As above, when I comment the by statement, b is retained as 1  when aa = 4, 5. However when I uncomment the by statement, the value of b becomes missing. I wonder what happended when by xxx is used with set statement?

By the way, if the set statement is replaced by merge statement, no matter whether commenting the by statement or not, the value of b never become 1 when aa = 4,5

Accepted Solutions
Solution
‎10-12-2016 02:33 PM
Super User
Posts: 6,751

## Re: What happened when by statement is used in data step

[ Edited ]

Consider an abbreviated version of your example:

data combined;

set aaa ccc;

by aa;

run;

AAA contains both AA and B. CCC contains AA only.

As the DATA step processes the observations, it alternates reading observations from AAA and CCC.  As part of that process, whenever it switches from one data set to the other, it reinitializes B to missing.  After that, if the next observation comes from AAA, it replaces B.  If the next observation comes from CCC, it does not replace B.

All Replies
Super User
Posts: 6,751

## Re: What happened when by statement is used in data step

[ Edited ]

You're looking at the effects of a few features.

Variables that come from a SAS data set are automatically retained.  That includes B, since it comes from AAA.  Without a BY statement, you set B to 1 and nothing replaces B for the rest of the DATA step.  So it remains 1 from that point forward.
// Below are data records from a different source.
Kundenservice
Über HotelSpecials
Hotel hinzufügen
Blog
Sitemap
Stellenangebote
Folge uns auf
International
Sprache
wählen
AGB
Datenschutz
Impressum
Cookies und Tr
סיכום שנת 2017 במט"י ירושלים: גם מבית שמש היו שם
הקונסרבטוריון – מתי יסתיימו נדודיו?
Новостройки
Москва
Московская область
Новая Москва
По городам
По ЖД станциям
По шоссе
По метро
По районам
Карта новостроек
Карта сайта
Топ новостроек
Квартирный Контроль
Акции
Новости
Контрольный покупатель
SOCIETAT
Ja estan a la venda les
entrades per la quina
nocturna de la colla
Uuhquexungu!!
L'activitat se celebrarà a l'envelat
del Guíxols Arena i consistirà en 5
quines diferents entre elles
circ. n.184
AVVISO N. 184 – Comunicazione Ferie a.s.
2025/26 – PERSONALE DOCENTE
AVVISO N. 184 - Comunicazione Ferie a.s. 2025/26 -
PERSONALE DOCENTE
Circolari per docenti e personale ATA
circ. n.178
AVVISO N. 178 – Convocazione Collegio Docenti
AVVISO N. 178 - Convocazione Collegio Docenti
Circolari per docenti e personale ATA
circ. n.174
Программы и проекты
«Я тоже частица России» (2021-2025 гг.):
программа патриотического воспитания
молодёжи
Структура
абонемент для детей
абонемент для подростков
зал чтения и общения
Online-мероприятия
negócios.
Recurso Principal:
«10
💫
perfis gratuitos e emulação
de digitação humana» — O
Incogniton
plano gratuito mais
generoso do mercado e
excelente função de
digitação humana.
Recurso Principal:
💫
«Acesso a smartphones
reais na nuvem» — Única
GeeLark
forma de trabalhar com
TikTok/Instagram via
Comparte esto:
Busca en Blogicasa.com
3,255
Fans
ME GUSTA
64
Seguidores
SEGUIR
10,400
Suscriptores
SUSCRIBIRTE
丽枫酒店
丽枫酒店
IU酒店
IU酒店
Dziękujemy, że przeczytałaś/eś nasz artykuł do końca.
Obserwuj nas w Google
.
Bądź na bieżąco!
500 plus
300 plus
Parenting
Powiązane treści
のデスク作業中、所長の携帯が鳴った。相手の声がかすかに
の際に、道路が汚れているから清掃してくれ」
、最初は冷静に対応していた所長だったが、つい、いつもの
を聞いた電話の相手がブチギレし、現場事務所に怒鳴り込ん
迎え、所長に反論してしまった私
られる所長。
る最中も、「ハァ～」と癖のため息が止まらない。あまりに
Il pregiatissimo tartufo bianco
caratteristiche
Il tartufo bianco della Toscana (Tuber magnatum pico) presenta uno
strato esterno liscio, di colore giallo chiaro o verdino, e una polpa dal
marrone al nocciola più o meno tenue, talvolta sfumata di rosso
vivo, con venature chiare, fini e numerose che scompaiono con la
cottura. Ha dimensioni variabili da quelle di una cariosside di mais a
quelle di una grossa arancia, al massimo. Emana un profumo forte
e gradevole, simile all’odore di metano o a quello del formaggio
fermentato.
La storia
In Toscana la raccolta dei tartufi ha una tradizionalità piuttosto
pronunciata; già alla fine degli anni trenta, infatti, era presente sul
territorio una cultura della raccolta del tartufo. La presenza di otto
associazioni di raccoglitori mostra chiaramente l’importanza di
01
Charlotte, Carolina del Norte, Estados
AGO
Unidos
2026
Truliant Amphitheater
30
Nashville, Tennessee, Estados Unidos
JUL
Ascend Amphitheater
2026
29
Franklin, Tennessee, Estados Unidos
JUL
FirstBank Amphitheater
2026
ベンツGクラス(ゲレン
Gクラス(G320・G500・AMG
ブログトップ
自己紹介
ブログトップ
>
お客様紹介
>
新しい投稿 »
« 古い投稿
The software has to decide when to set variables to missing when they are brought in from a SAS data set, and does so whenever it switches from one data set to another.

You might be interested to compare that to what happens if you make a slight change to your program:

if aa=4 then do;

With a BY statement, the software has an additional function to perform.  Should it ever re-set retained variables to a missing value?  The answer depends on whether you use SET or MERGE.  With SET + BY, the software re-sets retained variables to missing when it begins reading observations from a new data set.  With MERGE + BY, the software re-sets retained variables to missing when it begins a new value of a BY variable.

Occasional Contributor
Posts: 9

## Re: What happened when by statement is used in data step

With SET + BY, the software re-sets retained variables to missing when it begins reading observations from a new data set.

Can you explain more about the new data set?  Very grateful.

Solution
‎10-12-2016 02:33 PM
Super User
Posts: 6,751

## Re: What happened when by statement is used in data step

[ Edited ]

Consider an abbreviated version of your example:

data combined;

set aaa ccc;

by aa;

run;

AAA contains both AA and B. CCC contains AA only.

As the DATA step processes the observations, it alternates reading observations from AAA and CCC.  As part of that process, whenever it switches from one data set to the other, it reinitializes B to missing.  After that, if the next observation comes from AAA, it replaces B.  If the next observation comes from CCC, it does not replace B.

Occasional Contributor
Posts: 9